Roti keju yang satunya lagi rupanya masih utuh dalam tasnya. Dan sebentar lagi akan menjadi milik Dewa.

"Untuk saya?" Tanya Dewa.

"Bukan. Untuk adik kamu di rumah." Dewa tertawa.

"Ya, untuk kamulah." Kata Mentari.

"Saya juga tidak akan ngasih roti ini ke adik saya." Jawab Dewa.

"Lho, kenapa?" Mentari bingung.

"Karena saya tidak punya adik." Dewa tertawa lebar melihat Mentari salah tingkah, puas rasanya.

"Jadi, ini roti untuk Dewa." Tegas Dewa.

"Untuk Ranger." Balas Mentari. “Karena sudah membantuku menurunkan koper.”

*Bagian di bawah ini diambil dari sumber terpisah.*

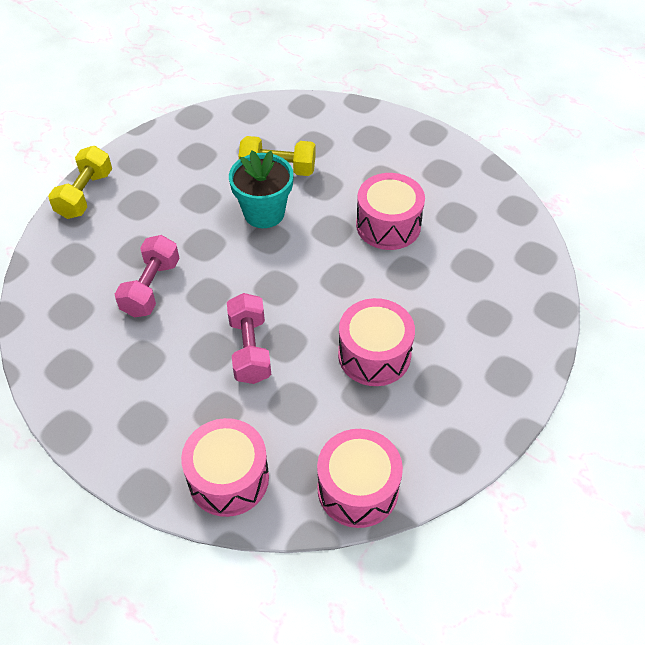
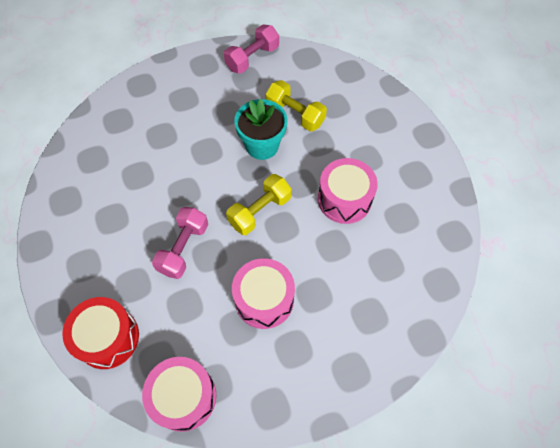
camera: 30 degrees right, 10 degrees up
yellow dumbbell [48,146,112,219] -> yellow dumbbell moved to [226,174,292,235]
pink dumbbell [115,235,180,317] -> pink dumbbell moved to [224,24,279,74]
pink drum [181,418,269,517] -> red drum [63,297,139,369]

"Saya Stranger bukan Ranger.” Sanggah Dewa.

“Ranger!” Mentari kekeuh.

“Oke. Stranger tanpa es dan te(h)!" Dewa berujar sambil tertawa sekali lagi.

"Aha! Betul! Kata Kica, ya!" Seru Mentari.

"Iya!" Senyum Dewa lebih lebar dari sebelumnya. “Kamu juga Stranger. Eh, Ranger. Karena bisa ngangkat koper sendiri. Stranger tanpa es dan te(h). Orang asing, tapi tidak cool, tidak berasa, ya tidak manis juga." Dewa berusaha melengkapi kalimatnya yang ia copy dari kutipan buku Teman Imaji. Kali ini Mentari merasa diejek.

"Tidak manis?" Tanya Mentari.

"Belum saja." Dewa masih mengejek. Mentari diam.

"Nanti kita ketemu lagi, ya!" Seru Dewa.

"Gimana caranya?" Mentari bingung lagi.

"Jangan dipikirin." Dewa santai.

Mentari terkekeh sejenak.

"Nanti ketemu dengan sendirinya, ya." Mentari pasrah.

"Cerdas!" Kali ini Dewa yang berseru seperti itu, seperti bisa membaca pikiran Mentari sejak tadi.

Klakson kereta berbunyi. Keras sekali. Memberi tanda hendak menepi, menyeru sekeliling untuk menghindari rel yang menjadi tempatnya berjalan. Mentari turun. Dewa berpura-pura tidak apa-apa sampai kereta kembali melaju, barulah dicari-carinya sosok Mentari di luar jendela, yang makin lama makin mengecil, lalu menghilang seiring berlalunya kereta. Dewa memikirkannya.